For all the customers that buy fruit and vegetables, they can bring their own bags to the supermarket, or have an option of buying a reusable bag that is made from recycled materials.
Apart from omitting plastic wraps from loose fruits and vegetables, they are also taking out packaged plastic trays for tomatoes, asparagus, corn and carrots as well as all plastic sleeves and lids found in herb pots. This will reduce a total output of plastic of approximately 489 tonnes.
Sainsbury’s wont stop there. They are also in the process of removing all non-recyclable plastics from all its stores like plastic cutlery, plastic trays, PVC and polystyrene trays and plastic egg trays.

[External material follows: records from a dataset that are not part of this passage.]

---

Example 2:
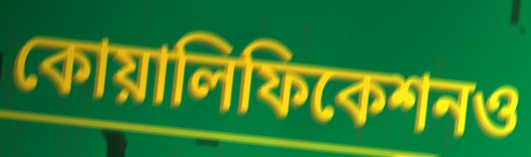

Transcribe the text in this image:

কোয়ালিফিকেশনও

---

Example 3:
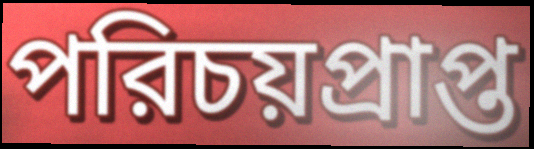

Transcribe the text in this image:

পরিচয়প্রাপ্ত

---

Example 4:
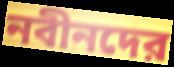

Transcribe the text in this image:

নবীনদের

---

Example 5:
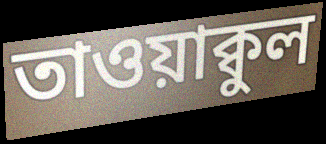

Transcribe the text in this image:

তাওয়াক্বুল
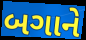
બગાને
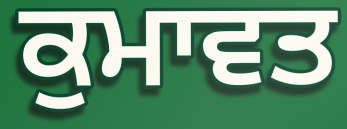
ਕੁਮਾਵਤ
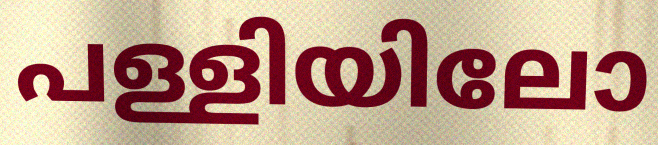
പള്ളിയിലോ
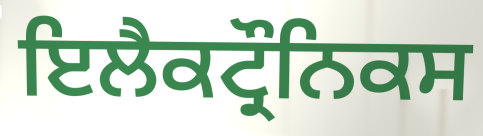
ਇਲੈਕਟ੍ਰੌਨਿਕਸ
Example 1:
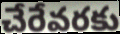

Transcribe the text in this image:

చేరేవరకు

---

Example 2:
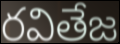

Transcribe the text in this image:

రవితేజ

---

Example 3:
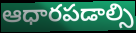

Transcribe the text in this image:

ఆధారపడాల్సి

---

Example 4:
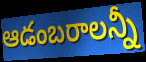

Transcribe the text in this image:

ఆడంబరాలన్నీ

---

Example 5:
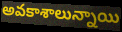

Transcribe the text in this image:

అవకాశాలున్నాయి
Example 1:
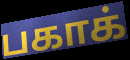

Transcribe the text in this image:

பகாக்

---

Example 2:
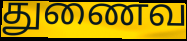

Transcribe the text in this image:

துணைவ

Ocean plastics campaigner for Greenpeace UK, Ariana Densham said that:
“We’ve been urging Sainsbury’s to take action on plastics after it came bottom of our supermarket plastics league table last year. Sainsbury’s has an annual plastic footprint of nearly 120,000 tonnes, so this pledge to reduce plastics by one per cent is a very small step in the right direction, but nowhere near enough. It’s good common sense to get rid of plastic produce bags and bakery bags. We hope to see more measures like this from Sainsbury’s, and we urge them to eliminate unnecessary and unrecyclable plastics by 2020.”
In action to Greenpeace UK, CEO if Sainsbury’s Mike Coupe mentioned that:
“We are absolutely committed to reducing unnecessary plastic packaging in Sainsbury’s stores. Our customers expect us to be leading the way on major issues like this, so I am determined to remove and replace plastic packaging where we can and offer alternatives to plastic where packaging is still required to protect a product.”

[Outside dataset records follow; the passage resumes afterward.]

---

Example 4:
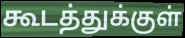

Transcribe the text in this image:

கூடத்துக்குள்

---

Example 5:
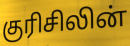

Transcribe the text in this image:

குரிசிலின்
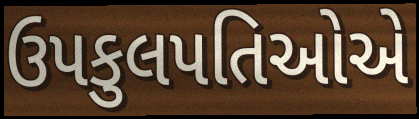
ઉપકુલપતિઓએ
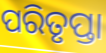
ପରିତୃପ୍ତା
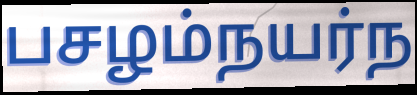
பசழம்நயர்ந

Other supermarkets are joining in the bandwagon of the plastic-free trend within their stores, with Waitrose having a packaging-trial in their Oxford branch. This supermarket has asked their customers in Botley Road to take all their recycled containers for fruit and vegetables, wine, pasta, rice, and even cleaning materials while shopping. All prices for unpackaged goods being bought will be priced around 15% less than the packaged alternative.
Tesco and Morrison’s are also having trials of plastic free fruit and vegetables in select stores all over the UK.